I don’t know Mike, but I’m familiar with his byline and I have a few friends who work at the LAT. In other words, I feel like I know him. It occurs to me: this could be anyone on my staff, too.

I’m trying to imagine being in his, soon to be her, shoes. I’m imagining growing up wanting to be a journalist, and finally landing that dream job of jobs, a full-time post at the LAT. He doesn’t delve into it in his piece, but I’m imagining the hyper-macho world of sports journalism, and how he’s going to adjust in that realm.
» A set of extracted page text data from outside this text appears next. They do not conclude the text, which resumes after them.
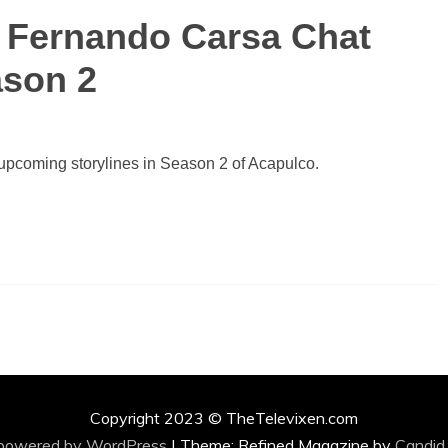
d Fernando Carsa Chat
ason 2
upcoming storylines in Season 2 of Acapulco.
Copyright 2023 © TheTelevixen.com
 powered by WordPress
|
Theme: Refined Magazine by
Candid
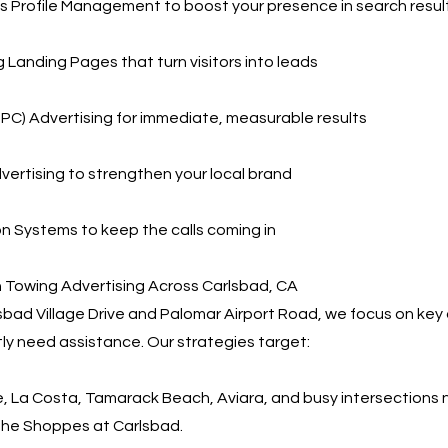
 Profile Management to boost your presence in search resul
 Landing Pages that turn visitors into leads
PPC) Advertising for immediate, measurable results
vertising to strengthen your local brand
 Systems to keep the calls coming in
 Towing Advertising Across Carlsbad, CA
lsbad Village Drive and Palomar Airport Road, we focus on ke
tly need assistance. Our strategies target:
ge, La Costa, Tamarack Beach, Aviara, and busy intersection
The Shoppes at Carlsbad.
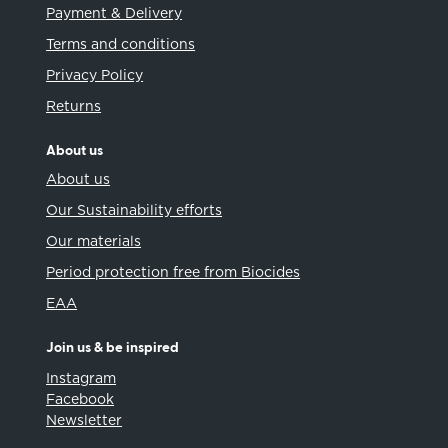
Payment & Delivery
Terms and conditions
Privacy Policy
Returns
About us
About us
Our Sustainability efforts
Our materials
Period protection free from Biocides
EAA
Join us & be inspired
Instagram
Facebook
Newsletter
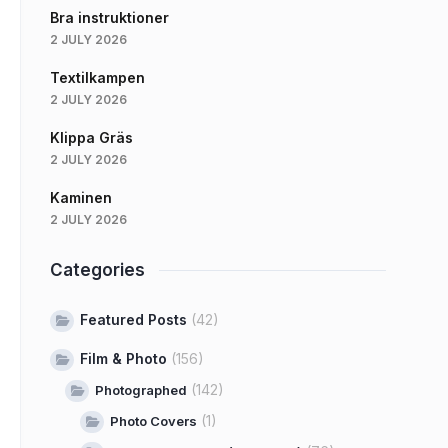
Bra instruktioner
2 JULY 2026
Textilkampen
2 JULY 2026
Klippa Gräs
2 JULY 2026
Kaminen
2 JULY 2026
Categories
Featured Posts
(42)
Film & Photo
(156)
(142)
Photographed
(1)
Photo Covers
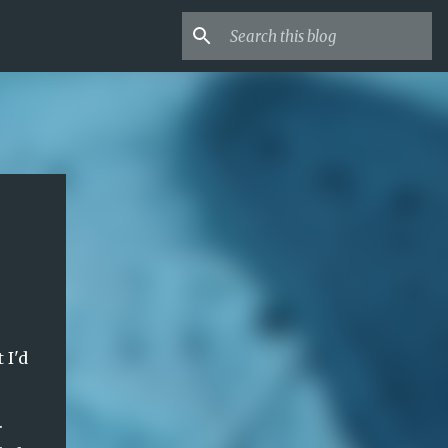
 I'd
.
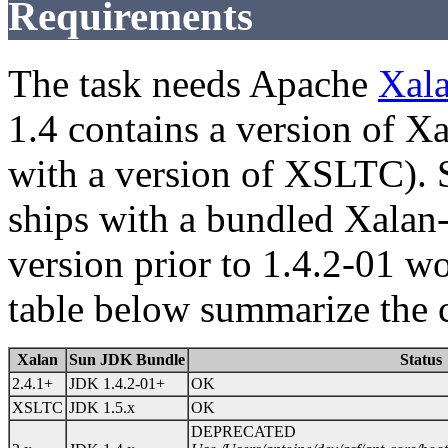
Requirements
The task needs Apache
Xal
1.4 contains a version of X
with a version of XSLTC). S
ships with a bundled Xalan
version prior to 1.4.2-01 w
table below summarize the c
Xalan
Sun JDK Bundle
Status
2.4.1+
JDK 1.4.2-01+
OK
XSLTC
JDK 1.5.x
OK
DEPRECATED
What’ll happen the next time he steps into the Angels’ locker room?

I’m imagining the many hours of staring at the computer as he wrote those words: “I am a transsexual sportswriter.”

He tells of breaking the news to his colleagues, his boss, his soccer buddies. His boss had a funny reaction:

When I told my boss Randy Harvey, he leaned back in his chair, looked through his office window to scan the newsroom and mused, “Well, no one can ever say we don’t have diversity on this staff.”

Revealing a secret about yourself at work is wrenching enough. It’s exponentially more so when you’re in the public eye. Penner chose to seize the moment and his platform and share his story with the world. In doing so, he’s done an incalculable service to the many others who must struggle with his predicament.

Carry on, Christine. We’re with you.